L’académie de Platon
L’Académie de Platon
Heureux de te retrouver, Sophie ! Enfin, depuis ta visite d’Athènes. Comme ça, tu as pu faire ma connaissance et j’ai aussi pu te présenter Platon. Alors enchaînons sans plus tarder.
Platon (427-347 avant Jésus-Christ) avait vingt-neuf ans quand Socrate dut boire la ciguë. Il avait longtemps été l’élève de Socrate et suivit avec grand intérêt le procès de son maître. Qu’Athènes puisse condamner à mort l’homme le plus éminent de la ville non seulement le marqua à jamais, mais détermina toute l’orientation de sa pratique philosophique.
La mort de Socrate fut pour Platon l’expression exacerbée de l’opposition qui existe entre les conditions existant réellement dans la société et ce qui est vrai ou idéal. Le premier travail de Platon en tant que philosophe consista à publier la plaidoirie de Socrate. Il rapporta donc les propos tenus par Socrate face à la foule des jurés.
Tu te souviens certainement que Socrate n’a rien écrit lui-même. Il n’en allait pas de même pour les présocratiques, mais malheureusement la plupart des sources écrites ont été détruites. En ce qui concerne Platon, nous pensons que ses œuvres maîtresses ont toutes été sauvegardées (sans compter L’Apologie de Socrate, il a laissé de nombreuses lettres et vingt-cinq dialogues philosophiques complets). Si ces écrits ont pu être conservés, c’est sans doute parce que Platon créa sa propre école de philosophie à l’extérieur d’Athènes. Celle-ci vit le jour dans des jardins qui portaient le nom du héros grec Académos. C’est pourquoi elle s’appela l’Académie. (D’innombrables «académies» ont été depuis fondées dans le monde entier et nous n’arrêtons pas de parler d’« académiciens» ou de sujets « académiques », c’est-à-dire universitaires.)
À l’Académie de Platon, on enseignait la philosophie, les mathématiques et la gymnastique. Encore que le mot « enseigner » ne soit pas très approprié. Le débat d’idées était le fer de lance de l’Académie. Aussi n’est-ce pas un hasard si le genre littéraire que Platon privilégia fut le dialogue.
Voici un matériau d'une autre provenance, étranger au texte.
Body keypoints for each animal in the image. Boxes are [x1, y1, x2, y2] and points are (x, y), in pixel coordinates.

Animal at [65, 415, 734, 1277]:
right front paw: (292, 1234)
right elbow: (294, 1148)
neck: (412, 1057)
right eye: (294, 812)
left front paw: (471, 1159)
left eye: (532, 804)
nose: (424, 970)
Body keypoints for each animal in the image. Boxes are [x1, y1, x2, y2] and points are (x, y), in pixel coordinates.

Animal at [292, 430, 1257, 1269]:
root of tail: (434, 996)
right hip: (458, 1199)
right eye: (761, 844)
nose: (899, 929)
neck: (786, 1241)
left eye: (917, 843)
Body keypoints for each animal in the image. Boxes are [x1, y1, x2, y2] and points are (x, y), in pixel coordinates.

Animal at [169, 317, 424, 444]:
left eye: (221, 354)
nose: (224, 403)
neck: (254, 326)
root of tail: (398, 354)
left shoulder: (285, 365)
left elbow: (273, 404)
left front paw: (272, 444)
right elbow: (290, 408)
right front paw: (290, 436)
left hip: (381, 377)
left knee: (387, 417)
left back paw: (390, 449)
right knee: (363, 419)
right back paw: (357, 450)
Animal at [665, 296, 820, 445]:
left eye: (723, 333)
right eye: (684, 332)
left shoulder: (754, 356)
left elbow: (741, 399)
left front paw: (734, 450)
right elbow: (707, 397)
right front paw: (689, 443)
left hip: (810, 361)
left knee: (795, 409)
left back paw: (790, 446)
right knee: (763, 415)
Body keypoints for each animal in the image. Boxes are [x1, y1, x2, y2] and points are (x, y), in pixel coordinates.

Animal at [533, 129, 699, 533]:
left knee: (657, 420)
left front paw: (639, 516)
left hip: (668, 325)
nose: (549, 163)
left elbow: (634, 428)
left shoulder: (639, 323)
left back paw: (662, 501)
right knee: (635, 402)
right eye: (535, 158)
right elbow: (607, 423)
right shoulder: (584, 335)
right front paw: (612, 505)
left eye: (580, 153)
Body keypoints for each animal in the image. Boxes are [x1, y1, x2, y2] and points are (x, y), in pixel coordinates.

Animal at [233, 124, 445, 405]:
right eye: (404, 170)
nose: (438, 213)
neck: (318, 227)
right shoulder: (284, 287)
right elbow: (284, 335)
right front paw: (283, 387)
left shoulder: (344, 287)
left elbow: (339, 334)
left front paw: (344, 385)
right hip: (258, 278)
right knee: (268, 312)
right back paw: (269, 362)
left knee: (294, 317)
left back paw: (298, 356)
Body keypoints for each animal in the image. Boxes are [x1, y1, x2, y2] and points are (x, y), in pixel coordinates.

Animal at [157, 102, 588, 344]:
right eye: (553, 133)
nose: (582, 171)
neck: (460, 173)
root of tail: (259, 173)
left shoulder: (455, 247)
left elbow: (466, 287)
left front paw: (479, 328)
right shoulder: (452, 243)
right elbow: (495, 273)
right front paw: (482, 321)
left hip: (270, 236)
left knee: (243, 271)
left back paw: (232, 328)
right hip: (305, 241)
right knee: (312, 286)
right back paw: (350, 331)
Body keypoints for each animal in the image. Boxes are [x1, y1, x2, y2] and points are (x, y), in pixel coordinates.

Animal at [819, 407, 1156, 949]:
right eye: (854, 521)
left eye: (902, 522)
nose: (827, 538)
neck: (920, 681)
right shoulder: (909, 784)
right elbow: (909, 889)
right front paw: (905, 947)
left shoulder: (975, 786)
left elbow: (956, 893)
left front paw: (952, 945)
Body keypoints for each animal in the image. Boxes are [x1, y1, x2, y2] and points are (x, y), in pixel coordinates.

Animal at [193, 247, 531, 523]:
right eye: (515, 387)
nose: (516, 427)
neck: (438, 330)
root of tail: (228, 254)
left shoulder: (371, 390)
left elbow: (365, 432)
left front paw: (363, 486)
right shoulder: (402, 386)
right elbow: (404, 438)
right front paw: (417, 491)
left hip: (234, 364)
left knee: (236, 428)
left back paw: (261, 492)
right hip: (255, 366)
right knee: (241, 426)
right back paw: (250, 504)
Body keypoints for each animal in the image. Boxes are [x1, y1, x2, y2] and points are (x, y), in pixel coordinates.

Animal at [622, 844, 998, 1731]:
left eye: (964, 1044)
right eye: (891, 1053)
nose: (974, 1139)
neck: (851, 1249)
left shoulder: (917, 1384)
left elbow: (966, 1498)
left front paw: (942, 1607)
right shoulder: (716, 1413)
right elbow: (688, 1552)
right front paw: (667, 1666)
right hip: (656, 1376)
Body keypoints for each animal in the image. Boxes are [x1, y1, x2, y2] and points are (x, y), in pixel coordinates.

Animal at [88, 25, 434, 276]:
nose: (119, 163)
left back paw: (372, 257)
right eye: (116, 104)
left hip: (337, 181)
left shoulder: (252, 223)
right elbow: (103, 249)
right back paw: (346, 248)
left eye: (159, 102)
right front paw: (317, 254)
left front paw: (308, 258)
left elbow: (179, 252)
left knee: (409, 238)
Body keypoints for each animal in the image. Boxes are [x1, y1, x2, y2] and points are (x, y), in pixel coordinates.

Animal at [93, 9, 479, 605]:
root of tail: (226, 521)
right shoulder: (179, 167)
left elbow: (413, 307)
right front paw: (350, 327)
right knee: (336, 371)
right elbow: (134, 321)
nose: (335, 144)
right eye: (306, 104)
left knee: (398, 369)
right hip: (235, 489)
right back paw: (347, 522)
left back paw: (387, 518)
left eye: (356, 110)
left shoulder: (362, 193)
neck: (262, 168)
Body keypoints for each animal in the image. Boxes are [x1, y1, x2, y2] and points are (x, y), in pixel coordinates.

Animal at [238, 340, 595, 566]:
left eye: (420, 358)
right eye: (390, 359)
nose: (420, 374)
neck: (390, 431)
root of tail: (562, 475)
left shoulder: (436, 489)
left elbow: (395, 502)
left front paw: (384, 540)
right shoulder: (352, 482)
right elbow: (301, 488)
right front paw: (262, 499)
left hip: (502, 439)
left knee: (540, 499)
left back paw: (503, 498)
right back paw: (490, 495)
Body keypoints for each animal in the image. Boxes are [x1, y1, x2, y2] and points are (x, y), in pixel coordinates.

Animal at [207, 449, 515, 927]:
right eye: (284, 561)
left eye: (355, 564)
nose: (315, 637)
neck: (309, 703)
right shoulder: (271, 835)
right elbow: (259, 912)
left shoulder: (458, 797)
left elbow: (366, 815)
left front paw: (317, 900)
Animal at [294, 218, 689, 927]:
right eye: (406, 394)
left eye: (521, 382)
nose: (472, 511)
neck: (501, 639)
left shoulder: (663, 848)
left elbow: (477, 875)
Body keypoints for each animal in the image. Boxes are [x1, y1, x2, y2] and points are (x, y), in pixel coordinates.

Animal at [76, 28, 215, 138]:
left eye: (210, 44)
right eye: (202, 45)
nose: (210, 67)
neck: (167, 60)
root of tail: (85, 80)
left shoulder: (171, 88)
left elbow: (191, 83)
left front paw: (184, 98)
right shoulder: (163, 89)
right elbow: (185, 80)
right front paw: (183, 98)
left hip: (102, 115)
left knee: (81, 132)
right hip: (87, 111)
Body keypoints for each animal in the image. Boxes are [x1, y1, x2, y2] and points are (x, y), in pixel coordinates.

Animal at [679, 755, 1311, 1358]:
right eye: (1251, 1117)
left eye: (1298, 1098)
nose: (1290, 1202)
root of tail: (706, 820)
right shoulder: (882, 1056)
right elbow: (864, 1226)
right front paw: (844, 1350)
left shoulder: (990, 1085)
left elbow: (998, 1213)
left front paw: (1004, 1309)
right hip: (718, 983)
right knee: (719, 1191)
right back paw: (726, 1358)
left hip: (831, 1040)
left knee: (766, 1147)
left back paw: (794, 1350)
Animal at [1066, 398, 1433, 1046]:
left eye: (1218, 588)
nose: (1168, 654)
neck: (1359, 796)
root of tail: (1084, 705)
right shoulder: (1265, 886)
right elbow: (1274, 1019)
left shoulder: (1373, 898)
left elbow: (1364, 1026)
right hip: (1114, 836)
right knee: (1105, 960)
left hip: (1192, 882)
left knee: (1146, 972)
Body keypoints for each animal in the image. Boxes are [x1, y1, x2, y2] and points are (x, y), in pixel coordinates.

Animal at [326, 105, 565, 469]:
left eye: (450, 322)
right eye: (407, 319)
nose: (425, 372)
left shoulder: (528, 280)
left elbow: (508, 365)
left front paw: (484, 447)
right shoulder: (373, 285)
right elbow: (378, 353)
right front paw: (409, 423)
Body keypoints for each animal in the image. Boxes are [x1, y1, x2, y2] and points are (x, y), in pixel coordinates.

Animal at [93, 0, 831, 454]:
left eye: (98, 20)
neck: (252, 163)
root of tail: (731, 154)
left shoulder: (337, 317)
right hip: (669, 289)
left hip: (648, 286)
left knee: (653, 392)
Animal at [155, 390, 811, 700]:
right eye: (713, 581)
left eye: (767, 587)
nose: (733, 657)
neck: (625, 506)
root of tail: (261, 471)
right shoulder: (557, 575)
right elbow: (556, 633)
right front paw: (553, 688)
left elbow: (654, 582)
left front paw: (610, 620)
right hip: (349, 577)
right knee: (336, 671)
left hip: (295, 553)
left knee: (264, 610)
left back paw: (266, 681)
Le vrai, le beau et le bien
En commençant ce cours, je t’ai dit qu’il n’était pas inutile de s’interroger sur le projet de chaque philosophe. Aussi te posai-je la question : qu’est-ce que Platon cherchait à découvrir ?
On pourrait dire grosso modo que Platon s’intéressait aux rapports entre ce qui est éternel et immuable d’une part et ce qui s’écoule d’autre part. (Dans la lignée des présocratiques, donc !)
Nous avons établi que les sophistes et Socrate se sont détachés des problèmes de la philosophie de la nature pour se tourner vers l’homme et la société. Il n’en reste pas moins vrai que Socrate, et les sophistes à leur manière, s’étaient aussi intéressés à la relation entre l’éternel et l’éphémère. Surtout quand il s’agissait de morale humaine et des idéaux ou vertus dans la société. On peut simplifier en disant que les sophistes pensaient que les notions de bien et de mal étaient relatives et pouvaient changer selon les époques. La question du bien et du mal n’avait donc rien d’absolu. C’est justement cette conception que Socrate ne pouvait accepter. Il était convaincu qu’il existait quelques règles éternelles et intemporelles concernant le bien et le mal. En utilisant notre raison, il nous est possible à nous autres hommes d’atteindre ces normes immuables, car la raison a précisément un caractère éternel et immuable.
Tu me suis, Sophie? Arrive donc Platon. Il s’intéresse à ce qui est éternel et immuable à la fois dans la nature, la morale et la vie sociale. Platon met tout cela dans le même sac. Il essaie d’appréhender une « réalité ») propre qui serait éternelle et immuable. Et, disons-le, c’est justement ce qu’on leur demande, aux philosophes. Ils ne sont pas là pour élire la plus jolie fille de l’année ou pour dire où acheter les tomates les moins chères. (C’est peut-être pour ça qu’on les écoute si peu !) Les philosophes tentent de faire abstraction de ce genre de questions frivoles et si terriblement « actuelles » aux yeux de certains. Ils recherchent au contraire ce qui est éternellement « vrai », « beau » et « bien ».
Avec ces mots, nous avons en tout cas tracé les grandes lignes du projet philosophique de Platon. À partir de maintenant, nous allons essayer de comprendre cette pensée singulière qui a profondément marqué toute la philosophie européenne.